The Days Before

I sit here writing this as a blizzard is blowing outside my window.  Snowdrifts creep up the steps of the front porch.  Snowflakes hit the windows as wind gusts slap them against the panes.  I sit here in my warm house, by a roaring fire, a cup of hot chocolate holding one marshmallow in my hand.  My knitting at my side waiting for me to pick it up.  I hear the wind outside and feel the coziness within where I am safe and warm………

No, this is really not happening.  Only in my dreams.  We are having unseasonably warm temperatures here in the Midwest of the United States.   Fifty and sixty degree days almost like the beginning of Spring.  Today it is raining outside my window.  I am still warm and cozy inside my house with an electric log glowing in the hearth, blowing out warm air.   It doesn’t seem that Christmas is less than two weeks away.  I worked in my shop this morning making a few little gifts.  I won’t stop sewing until the day before probably.  David says I always do this every year.  Think of one more thing to make even though I have finished with all the gifts.

The picture above is of two of my brothers back in the 1950’s checking their stockings on the fireplace our daddy had built and covered with brick looking paper.  I still have some of those stockings we hung back then.  I love everything about this picture.  My brothers in their pajamas, the Christmas tree on the side, the wallpaper, the logs in the fake fireplace, the candles on its mantle.  I remember it all. I see in the picture that someone got a Bobbsey Twins book.  I was too little at this time to have received it, but I did love the Bobbsey Twins when I grew older.  On Christmas morning the stockings would be full of candy, little gifts and always an orange and nuts in the toe.  One year my stocking held a Cinderella watch.  I loved that watch, but wore it out winding it over and over.

My heart and mind turn to Christmases past when we children were all at home.  Christmas was always a very special time for our family.  Mother and Daddy made it a wonderful time for us and always managed to give us a wonderful Christmas every year.  One year I got a bright, blue Schwinn bicycle.  Because we hadn’t had much snow that year, I took it outside onto our road and rode it up and down the road pretending it was a horse, because, you see, I always asked for a horse every Christmas.
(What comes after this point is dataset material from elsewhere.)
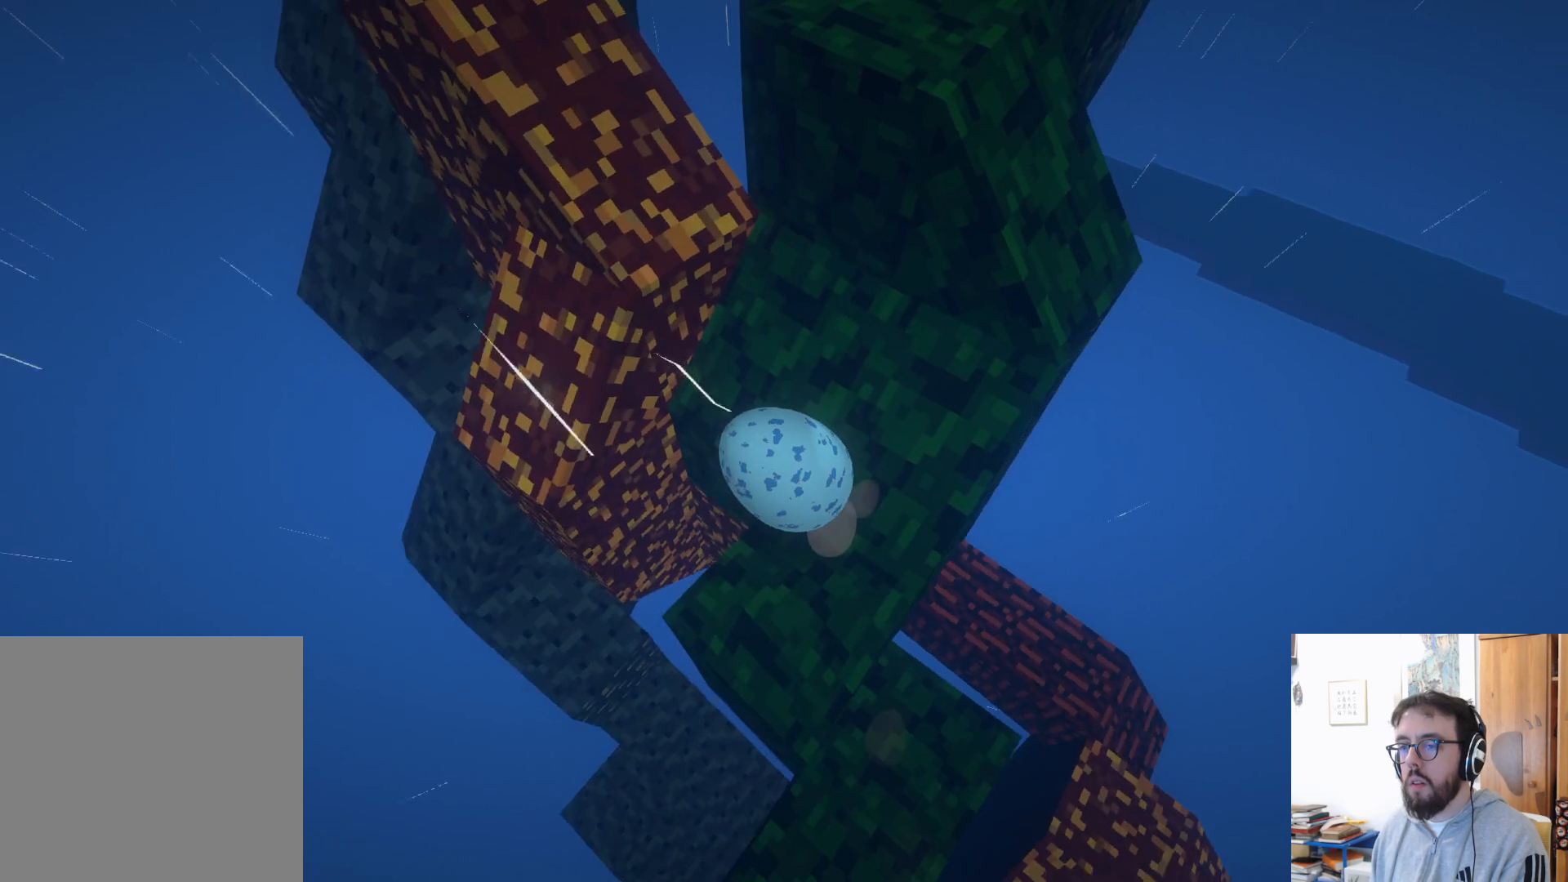
{"buttons": [], "left_stick": "up", "right_stick": "up-left", "events": [[33, "left_stick", "down-right"], [66, "right_stick", "center"], [150, "left_stick", "center"], [283, "left_stick", "up"], [316, "right_stick", "up-left"]]}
I would go so far as to go out and look in the barn every Christmas Eve to see, if maybe, there was a horse standing in a stall.  Little did I know that it would not be long before my brother, Fred, helped me buy my horse, Tornado.  I took all the money I had in the bank and he gave me some money and we bought my beloved horse.  I rode Tornado bare back until one Christmas there was a saddle under the tree.  I loved that horse until I fell in love with David and I forgot about all else and after I married, Daddy sold him. Not David,  Tornado!  I still feel sad that I forgot all about him.  But I had several years that  I rode him all over the countryside.  There is nothing like the back of a horse to make you feel happy.  I loved riding.

I can still remember the smells of Christmas.  The tree brought in from the woods.  Mother baking fruitcake, cookies, making candy.  My sense of smell was blasted with so many good smells and my sweet tooth was satisfied immensely during this time.  Mother always made gingerbread men to put in the Christmas stockings she had made for the children in her Sunday school class. I always helped her ice them and decorate them with raisins for eyes and mouth and buttons.   I think I may try my hand at gingerbread men this year.

I get nostalgic this time of year.  Wishing we could all be together one more time, but Mother and Daddy and my oldest brother, Jack, are in heaven celebrating being with Jesus.  I will see them one day and every day will be like Christmas.   So I make the most of Christmas here on earth and pray for peace and that everyone will have someone to love this year.  That’s what Christmas is all about, you know.  The greatest Love came down at Christmas into a manger stall.  Celebrate.  What a  wonderful time.  Bye.